DO THIS: Present the lines as a numbered list, starting with the first line of the rows below and going on through the line with "genus: Sclerophrys", both included. Leave out any blank lines.

[Extracted rows]
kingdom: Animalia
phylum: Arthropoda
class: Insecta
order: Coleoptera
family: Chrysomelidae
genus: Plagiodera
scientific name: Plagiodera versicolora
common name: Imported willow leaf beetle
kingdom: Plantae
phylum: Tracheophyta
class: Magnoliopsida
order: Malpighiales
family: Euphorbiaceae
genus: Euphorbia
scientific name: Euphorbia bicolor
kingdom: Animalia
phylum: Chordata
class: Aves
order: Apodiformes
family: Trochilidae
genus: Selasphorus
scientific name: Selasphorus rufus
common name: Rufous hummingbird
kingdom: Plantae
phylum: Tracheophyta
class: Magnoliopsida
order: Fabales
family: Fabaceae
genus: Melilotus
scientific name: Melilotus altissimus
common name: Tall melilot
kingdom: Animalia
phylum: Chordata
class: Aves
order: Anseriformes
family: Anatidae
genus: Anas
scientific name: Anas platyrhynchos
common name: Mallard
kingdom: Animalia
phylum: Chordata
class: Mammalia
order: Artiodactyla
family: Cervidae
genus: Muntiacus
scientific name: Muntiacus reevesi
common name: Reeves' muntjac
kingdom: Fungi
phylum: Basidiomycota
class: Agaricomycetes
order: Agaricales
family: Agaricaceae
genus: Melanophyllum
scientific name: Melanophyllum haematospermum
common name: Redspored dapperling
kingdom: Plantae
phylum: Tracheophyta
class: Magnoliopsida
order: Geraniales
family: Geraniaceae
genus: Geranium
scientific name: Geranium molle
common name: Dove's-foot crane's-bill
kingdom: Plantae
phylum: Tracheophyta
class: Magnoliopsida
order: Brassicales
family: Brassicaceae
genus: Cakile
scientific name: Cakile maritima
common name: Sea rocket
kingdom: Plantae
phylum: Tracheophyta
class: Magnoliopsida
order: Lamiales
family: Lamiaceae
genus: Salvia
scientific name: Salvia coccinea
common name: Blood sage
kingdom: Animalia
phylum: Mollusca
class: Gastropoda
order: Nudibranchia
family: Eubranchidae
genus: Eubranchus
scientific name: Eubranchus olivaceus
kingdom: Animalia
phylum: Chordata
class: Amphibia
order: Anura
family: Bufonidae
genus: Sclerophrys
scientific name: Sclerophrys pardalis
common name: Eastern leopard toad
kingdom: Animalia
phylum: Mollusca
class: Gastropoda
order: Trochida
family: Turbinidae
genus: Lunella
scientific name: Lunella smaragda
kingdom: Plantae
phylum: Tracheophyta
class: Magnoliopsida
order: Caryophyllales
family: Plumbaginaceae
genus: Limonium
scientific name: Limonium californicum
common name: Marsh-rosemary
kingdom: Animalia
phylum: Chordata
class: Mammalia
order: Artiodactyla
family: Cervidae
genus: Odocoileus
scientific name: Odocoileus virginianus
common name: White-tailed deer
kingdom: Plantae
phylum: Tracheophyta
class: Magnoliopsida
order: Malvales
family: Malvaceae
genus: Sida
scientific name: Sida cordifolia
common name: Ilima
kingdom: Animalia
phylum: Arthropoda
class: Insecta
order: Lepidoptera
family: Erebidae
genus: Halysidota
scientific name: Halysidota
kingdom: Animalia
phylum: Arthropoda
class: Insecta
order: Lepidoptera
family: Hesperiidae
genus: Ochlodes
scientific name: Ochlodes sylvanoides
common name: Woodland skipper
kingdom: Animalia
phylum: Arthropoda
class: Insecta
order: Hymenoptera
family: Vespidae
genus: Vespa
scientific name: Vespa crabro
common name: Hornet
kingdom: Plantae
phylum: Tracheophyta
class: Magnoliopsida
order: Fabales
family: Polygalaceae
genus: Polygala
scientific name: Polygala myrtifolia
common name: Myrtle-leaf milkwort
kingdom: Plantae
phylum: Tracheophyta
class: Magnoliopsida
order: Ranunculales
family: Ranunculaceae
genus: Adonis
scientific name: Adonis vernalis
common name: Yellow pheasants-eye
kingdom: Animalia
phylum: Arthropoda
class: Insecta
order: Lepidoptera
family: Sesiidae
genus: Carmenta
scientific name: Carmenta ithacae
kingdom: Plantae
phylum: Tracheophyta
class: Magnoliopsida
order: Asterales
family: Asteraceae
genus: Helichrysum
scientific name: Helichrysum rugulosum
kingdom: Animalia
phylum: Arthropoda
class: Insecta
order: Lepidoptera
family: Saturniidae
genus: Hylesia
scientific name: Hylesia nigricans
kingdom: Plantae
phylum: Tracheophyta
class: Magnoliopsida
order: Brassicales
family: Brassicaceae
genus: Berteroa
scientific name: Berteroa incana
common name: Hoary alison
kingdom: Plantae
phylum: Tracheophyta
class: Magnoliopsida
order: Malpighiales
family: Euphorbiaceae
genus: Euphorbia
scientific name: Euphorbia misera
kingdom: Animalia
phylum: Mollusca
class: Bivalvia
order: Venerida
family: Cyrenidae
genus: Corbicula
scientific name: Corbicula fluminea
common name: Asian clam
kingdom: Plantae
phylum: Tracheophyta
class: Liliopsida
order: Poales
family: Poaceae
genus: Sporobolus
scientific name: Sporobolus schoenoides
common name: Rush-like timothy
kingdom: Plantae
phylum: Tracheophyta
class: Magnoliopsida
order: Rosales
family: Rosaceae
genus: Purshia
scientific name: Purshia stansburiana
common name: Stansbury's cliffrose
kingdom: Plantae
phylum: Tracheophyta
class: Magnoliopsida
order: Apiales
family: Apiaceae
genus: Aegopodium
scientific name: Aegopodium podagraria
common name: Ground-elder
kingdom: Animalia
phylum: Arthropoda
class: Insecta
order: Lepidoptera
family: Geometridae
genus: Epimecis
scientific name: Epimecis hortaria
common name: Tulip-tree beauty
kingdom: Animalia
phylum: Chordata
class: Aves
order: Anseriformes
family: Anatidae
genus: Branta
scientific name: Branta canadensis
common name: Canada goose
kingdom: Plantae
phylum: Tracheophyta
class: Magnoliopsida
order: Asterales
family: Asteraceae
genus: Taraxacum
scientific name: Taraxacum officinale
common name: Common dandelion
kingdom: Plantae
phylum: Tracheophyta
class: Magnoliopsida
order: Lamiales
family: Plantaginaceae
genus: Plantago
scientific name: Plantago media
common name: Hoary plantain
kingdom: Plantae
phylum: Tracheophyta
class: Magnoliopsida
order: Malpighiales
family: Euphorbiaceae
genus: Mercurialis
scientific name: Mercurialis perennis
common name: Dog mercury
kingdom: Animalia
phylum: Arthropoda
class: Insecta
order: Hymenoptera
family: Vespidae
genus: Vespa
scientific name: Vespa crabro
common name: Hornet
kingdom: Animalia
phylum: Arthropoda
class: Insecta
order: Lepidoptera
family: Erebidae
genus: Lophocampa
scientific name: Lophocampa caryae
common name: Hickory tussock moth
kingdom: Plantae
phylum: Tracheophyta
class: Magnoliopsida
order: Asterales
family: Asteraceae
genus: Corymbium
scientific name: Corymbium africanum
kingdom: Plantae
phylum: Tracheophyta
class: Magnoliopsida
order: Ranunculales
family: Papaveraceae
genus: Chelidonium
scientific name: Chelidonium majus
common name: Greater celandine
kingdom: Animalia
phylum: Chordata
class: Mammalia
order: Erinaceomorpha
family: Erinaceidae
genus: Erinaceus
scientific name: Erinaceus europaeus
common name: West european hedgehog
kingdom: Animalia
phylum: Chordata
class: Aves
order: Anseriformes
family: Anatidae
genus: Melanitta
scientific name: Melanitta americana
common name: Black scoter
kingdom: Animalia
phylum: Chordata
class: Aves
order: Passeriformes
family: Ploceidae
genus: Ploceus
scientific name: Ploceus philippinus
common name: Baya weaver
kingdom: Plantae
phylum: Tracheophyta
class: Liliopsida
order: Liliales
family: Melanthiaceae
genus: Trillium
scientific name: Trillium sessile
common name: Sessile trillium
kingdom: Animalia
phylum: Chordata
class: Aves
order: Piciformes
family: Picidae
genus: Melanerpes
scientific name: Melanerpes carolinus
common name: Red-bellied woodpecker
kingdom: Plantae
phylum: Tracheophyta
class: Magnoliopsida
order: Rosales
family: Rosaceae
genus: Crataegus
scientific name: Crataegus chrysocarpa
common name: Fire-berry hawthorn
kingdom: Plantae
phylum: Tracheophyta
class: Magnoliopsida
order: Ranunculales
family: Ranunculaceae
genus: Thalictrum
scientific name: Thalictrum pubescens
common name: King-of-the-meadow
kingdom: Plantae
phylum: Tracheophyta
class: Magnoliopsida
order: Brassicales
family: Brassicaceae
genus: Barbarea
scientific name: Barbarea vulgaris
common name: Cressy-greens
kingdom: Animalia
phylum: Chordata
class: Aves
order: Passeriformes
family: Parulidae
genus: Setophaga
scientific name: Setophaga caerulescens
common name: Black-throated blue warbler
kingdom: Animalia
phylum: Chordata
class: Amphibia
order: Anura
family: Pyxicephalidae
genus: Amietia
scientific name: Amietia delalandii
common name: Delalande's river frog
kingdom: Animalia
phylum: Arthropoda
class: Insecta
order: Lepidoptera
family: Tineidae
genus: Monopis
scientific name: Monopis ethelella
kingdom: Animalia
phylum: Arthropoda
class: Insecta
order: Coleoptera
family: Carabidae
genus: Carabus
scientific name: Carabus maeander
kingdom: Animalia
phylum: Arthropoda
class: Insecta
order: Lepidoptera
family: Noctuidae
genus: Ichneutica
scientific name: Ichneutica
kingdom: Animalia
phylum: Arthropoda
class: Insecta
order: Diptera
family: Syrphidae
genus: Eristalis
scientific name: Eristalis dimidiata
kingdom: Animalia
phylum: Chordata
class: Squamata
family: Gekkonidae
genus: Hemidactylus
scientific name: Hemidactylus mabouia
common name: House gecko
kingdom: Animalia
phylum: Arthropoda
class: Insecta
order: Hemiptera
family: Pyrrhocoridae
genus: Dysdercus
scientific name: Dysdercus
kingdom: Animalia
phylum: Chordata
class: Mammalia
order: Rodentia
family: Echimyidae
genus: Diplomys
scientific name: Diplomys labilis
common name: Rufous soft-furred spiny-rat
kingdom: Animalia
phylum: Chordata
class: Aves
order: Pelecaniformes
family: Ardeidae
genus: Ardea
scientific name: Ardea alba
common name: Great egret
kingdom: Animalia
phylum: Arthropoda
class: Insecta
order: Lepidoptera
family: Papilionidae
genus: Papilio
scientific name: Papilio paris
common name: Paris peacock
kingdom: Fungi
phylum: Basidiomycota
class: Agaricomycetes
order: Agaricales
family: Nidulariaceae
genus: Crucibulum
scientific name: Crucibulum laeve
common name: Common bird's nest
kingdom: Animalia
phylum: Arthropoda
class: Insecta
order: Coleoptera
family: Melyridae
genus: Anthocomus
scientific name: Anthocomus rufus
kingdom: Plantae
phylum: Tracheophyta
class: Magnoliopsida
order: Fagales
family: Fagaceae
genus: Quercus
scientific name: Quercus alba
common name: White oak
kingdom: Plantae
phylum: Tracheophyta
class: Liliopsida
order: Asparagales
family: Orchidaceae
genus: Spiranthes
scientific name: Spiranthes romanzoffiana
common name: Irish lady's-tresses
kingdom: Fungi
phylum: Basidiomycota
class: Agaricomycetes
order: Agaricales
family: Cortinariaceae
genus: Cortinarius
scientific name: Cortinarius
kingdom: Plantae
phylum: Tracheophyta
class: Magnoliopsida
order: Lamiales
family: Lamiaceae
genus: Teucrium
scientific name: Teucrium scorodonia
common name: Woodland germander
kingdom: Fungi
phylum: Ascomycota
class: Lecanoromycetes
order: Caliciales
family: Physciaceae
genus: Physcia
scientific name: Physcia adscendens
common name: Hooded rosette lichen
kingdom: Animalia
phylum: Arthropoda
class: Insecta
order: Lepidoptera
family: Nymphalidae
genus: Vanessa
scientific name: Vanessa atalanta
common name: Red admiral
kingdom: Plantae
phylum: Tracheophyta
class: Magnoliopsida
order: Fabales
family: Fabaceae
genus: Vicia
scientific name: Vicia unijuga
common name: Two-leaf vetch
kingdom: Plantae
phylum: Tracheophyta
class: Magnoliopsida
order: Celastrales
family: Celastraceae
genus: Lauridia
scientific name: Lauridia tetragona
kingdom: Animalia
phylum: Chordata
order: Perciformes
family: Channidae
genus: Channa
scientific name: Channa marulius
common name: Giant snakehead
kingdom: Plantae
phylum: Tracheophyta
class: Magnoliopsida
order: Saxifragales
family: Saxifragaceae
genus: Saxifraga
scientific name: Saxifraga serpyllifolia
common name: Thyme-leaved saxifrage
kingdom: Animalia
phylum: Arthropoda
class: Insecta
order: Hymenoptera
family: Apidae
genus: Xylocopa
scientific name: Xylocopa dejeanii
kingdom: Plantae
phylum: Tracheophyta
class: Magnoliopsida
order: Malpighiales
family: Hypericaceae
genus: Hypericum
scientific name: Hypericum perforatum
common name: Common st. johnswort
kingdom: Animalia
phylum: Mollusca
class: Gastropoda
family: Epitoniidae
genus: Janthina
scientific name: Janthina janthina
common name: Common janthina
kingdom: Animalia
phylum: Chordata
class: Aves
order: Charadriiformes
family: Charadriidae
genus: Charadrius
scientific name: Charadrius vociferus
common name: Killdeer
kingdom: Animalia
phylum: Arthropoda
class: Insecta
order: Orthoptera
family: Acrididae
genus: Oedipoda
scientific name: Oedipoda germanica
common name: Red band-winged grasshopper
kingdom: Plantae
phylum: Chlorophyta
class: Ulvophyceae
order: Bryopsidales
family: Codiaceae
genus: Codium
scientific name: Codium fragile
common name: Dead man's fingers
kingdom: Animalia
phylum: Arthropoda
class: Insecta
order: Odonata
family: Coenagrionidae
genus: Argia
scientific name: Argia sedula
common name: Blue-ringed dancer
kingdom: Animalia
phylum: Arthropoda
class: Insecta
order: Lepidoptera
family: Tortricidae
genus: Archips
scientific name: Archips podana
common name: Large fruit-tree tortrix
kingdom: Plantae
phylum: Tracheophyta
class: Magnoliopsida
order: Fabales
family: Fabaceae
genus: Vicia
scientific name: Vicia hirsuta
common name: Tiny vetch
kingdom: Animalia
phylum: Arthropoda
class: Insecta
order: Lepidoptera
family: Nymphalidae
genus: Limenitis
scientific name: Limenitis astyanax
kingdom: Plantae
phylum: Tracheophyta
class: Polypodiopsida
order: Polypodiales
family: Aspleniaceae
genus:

RESPONSE TO THIS EXERCISE:
1. kingdom: Animalia
2. phylum: Arthropoda
3. class: Insecta
4. order: Coleoptera
5. family: Chrysomelidae
6. genus: Plagiodera
7. scientific name: Plagiodera versicolora
8. common name: Imported willow leaf beetle
9. kingdom: Plantae
10. phylum: Tracheophyta
11. class: Magnoliopsida
12. order: Malpighiales
13. family: Euphorbiaceae
14. genus: Euphorbia
15. scientific name: Euphorbia bicolor
16. kingdom: Animalia
17. phylum: Chordata
18. class: Aves
19. order: Apodiformes
20. family: Trochilidae
21. genus: Selasphorus
22. scientific name: Selasphorus rufus
23. common name: Rufous hummingbird
24. kingdom: Plantae
25. phylum: Tracheophyta
26. class: Magnoliopsida
27. order: Fabales
28. family: Fabaceae
29. genus: Melilotus
30. scientific name: Melilotus altissimus
31. common name: Tall melilot
32. kingdom: Animalia
33. phylum: Chordata
34. class: Aves
35. order: Anseriformes
36. family: Anatidae
37. genus: Anas
38. scientific name: Anas platyrhynchos
39. common name: Mallard
40. kingdom: Animalia
41. phylum: Chordata
42. class: Mammalia
43. order: Artiodactyla
44. family: Cervidae
45. genus: Muntiacus
46. scientific name: Muntiacus reevesi
47. common name: Reeves' muntjac
48. kingdom: Fungi
49. phylum: Basidiomycota
50. class: Agaricomycetes
51. order: Agaricales
52. family: Agaricaceae
53. genus: Melanophyllum
54. scientific name: Melanophyllum haematospermum
55. common name: Redspored dapperling
56. kingdom: Plantae
57. phylum: Tracheophyta
58. class: Magnoliopsida
59. order: Geraniales
60. family: Geraniaceae
61. genus: Geranium
62. scientific name: Geranium molle
63. common name: Dove's-foot crane's-bill
64. kingdom: Plantae
65. phylum: Tracheophyta
66. class: Magnoliopsida
67. order: Brassicales
68. family: Brassicaceae
69. genus: Cakile
70. scientific name: Cakile maritima
71. common name: Sea rocket
72. kingdom: Plantae
73. phylum: Tracheophyta
74. class: Magnoliopsida
75. order: Lamiales
76. family: Lamiaceae
77. genus: Salvia
78. scientific name: Salvia coccinea
79. common name: Blood sage
80. kingdom: Animalia
81. phylum: Mollusca
82. class: Gastropoda
83. order: Nudibranchia
84. family: Eubranchidae
85. genus: Eubranchus
86. scientific name: Eubranchus olivaceus
87. kingdom: Animalia
88. phylum: Chordata
89. class: Amphibia
90. order: Anura
91. family: Bufonidae
92. genus: Sclerophrys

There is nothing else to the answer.